Did a little of this and a little of that. Freelance writing. Stories published as cover stories in the Sunday Star magazine ($200, whoo! whoo!). My completed novels were not getting any agents interested, let alone publishers. Major self doubt and plenty of time to explore same. I thought my stuff was pretty good. But maybe I was self-delusional. And that equals despair. Out of that despair was born Vote for Me!

Could I make a reader laugh? Easiest judge of success.

Vote flowed out of my fingers in three months time. Sure made me laugh. As Fred Underwood, a contract small package delivery man, hatched his scheme to game the political system to make money, all the plot elements came together and a host of fun characters inhabited my brain and then the paper.

Late that summer two ladies down the street decided to sell their house and move to single-floor living.

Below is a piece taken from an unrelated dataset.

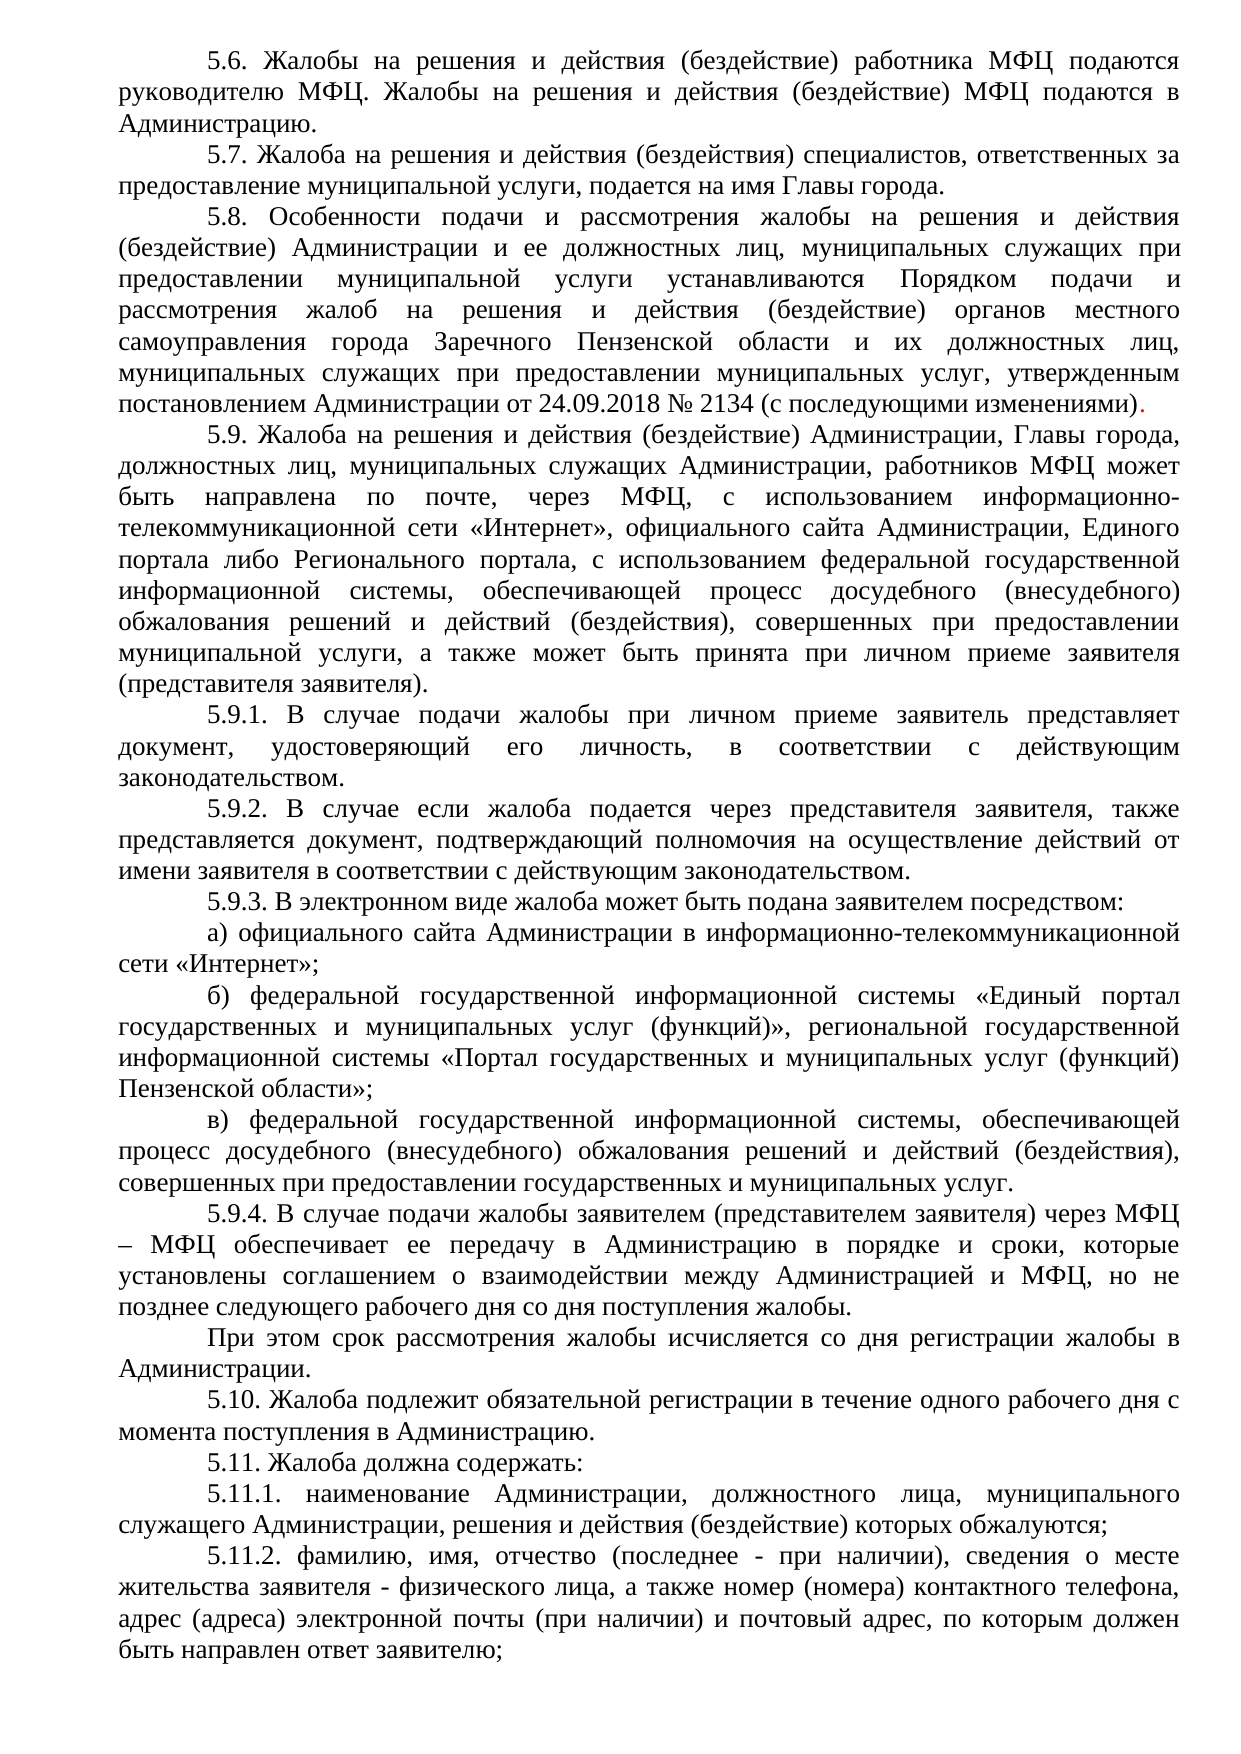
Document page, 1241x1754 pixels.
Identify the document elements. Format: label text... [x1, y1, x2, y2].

I knew them through an acquaintance. I knew they were literary agents for non-fiction. I reintroduced myself and mentioned that I understood they specialized in non-fiction. Yes, but they were considering taking on fiction. So I mentioned that I had a manuscript and saw that wince in their eyes, but they would read it.

Joanie Shoemaker and Jo-Lynne Worley,, loved it and wanted to represent me and provided editorial suggestions, which I heeded. They are still trying to sell it for me and we have hopes, but at their suggestion I'm doing the e-publishing route. I have time now. In 2008 I got hired at The Nelson-Atkins Museum of Art here in Kansas City as the media relations officer. (Dear Dad in the next plane of existence: You were wrong. That art history degree did come in handy.) I had a great three years there with many wonderful and interesting people, but decided to retire at the end of 2010. Well, semi-retire. I still do part time work for them and have other irons in other fires. But I do have more time now to explore e-publishing, about which I know nothing.